At our Business Unit currently we are tracking 8 customers who are designing 7-nm SoCs. Complexity of these chips can range from 2- 4+ billion logical instances, with the number of physical geometries reaching 40 billion and parasitics reaching 400+ billion. One can now say we are reaching the “Big Data” problem!
The traditional architecture of EDA tools must be transformed. Why?
Conventionally EDA databases have always remained in silos and are structured (SQL – structured Query Language). They all use the exact same traditional monolithic database and data model systems. e.g. netlist, layout, logic, timing, RC, timing and so on. So it has been very challenging for engineers to readily explore design alternatives for an optimal solution where one physical effect can have serious impact on the other, e.g. voltage on timing. Our purpose-built SeaScape architecture is based on the principles of Big data elastic-compute principles to address these challenges since it enables a designer to run hundreds of what-if experiments in the time it used to take to build a single prototype, and create highly optimized designs.
To do this you will need to move away from the traditional silo-based design flow to a chip-package-board co-simulation workflow and methodology.

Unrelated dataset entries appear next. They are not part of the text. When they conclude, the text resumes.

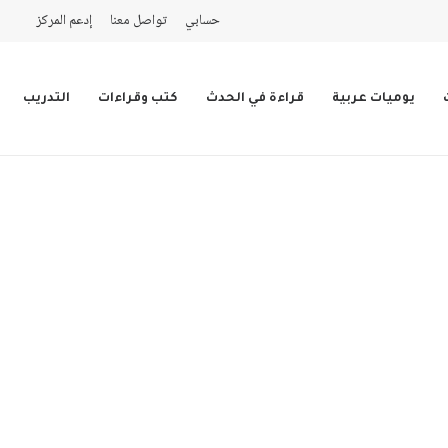
حسابي
تواصل معنا
إدعم المركز
يوميات عربية
قراءة في الحدث
كتب وقراءات
التدريب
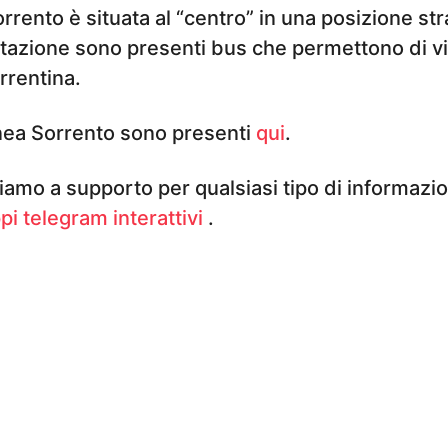
rrento è situata al “centro” in una posizione str
stazione sono presenti bus che permettono di vis
rrentina.
linea Sorrento sono presenti
qui
.
iamo a supporto per qualsiasi tipo di informazi
pi telegram interattivi
.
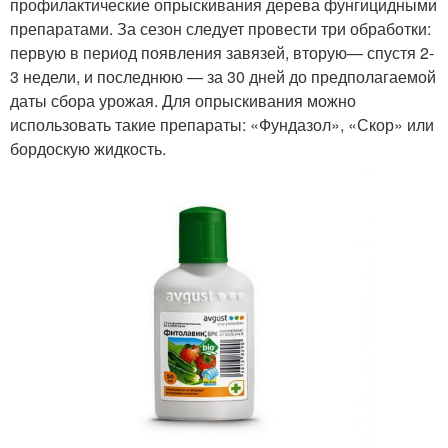
профилактические опрыскивания дерева фунгицидными
препаратами. За сезон следует провести три обработки:
первую в период появления завязей, вторую— спустя 2-
3 недели, и последнюю — за 30 дней до предполагаемой
даты сбора урожая. Для опрыскивания можно
использовать такие препараты: «Фундазол», «Скор» или
бордоскую жидкость.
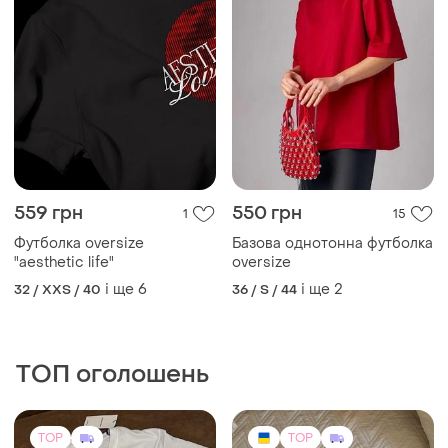
559 грн
550 грн
1
15
Футболка oversize
Базова однотонна футболка
"aesthetic life"
oversize
і ще
6
і ще
2
32 / XXS / 40
36 / S / 44
ТОП оголошень
TOP
TOP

By leveraging chip-package-system flows and methodologies to target 7-nm technologies, one can achieve faster design convergence along with considerable business advantages. You can additionally profit from the reduced power consumption, higher speed and density improvements available from the 7-nm process node. Such simulation flows and solutions have to meet two broad requirements to make a meaningful impact: they must provide multi-physics sign-off accuracy and coverage, and enable accelerated design closure and optimization.
In addition, signal integrity analyses need to expand beyond traditional “SI” or cross-talk focus to include coupling of power rail and signal noise to predict jitter and noise coupling both inside and outside the chip to meet stringent DDR, SerDes data rate specifications.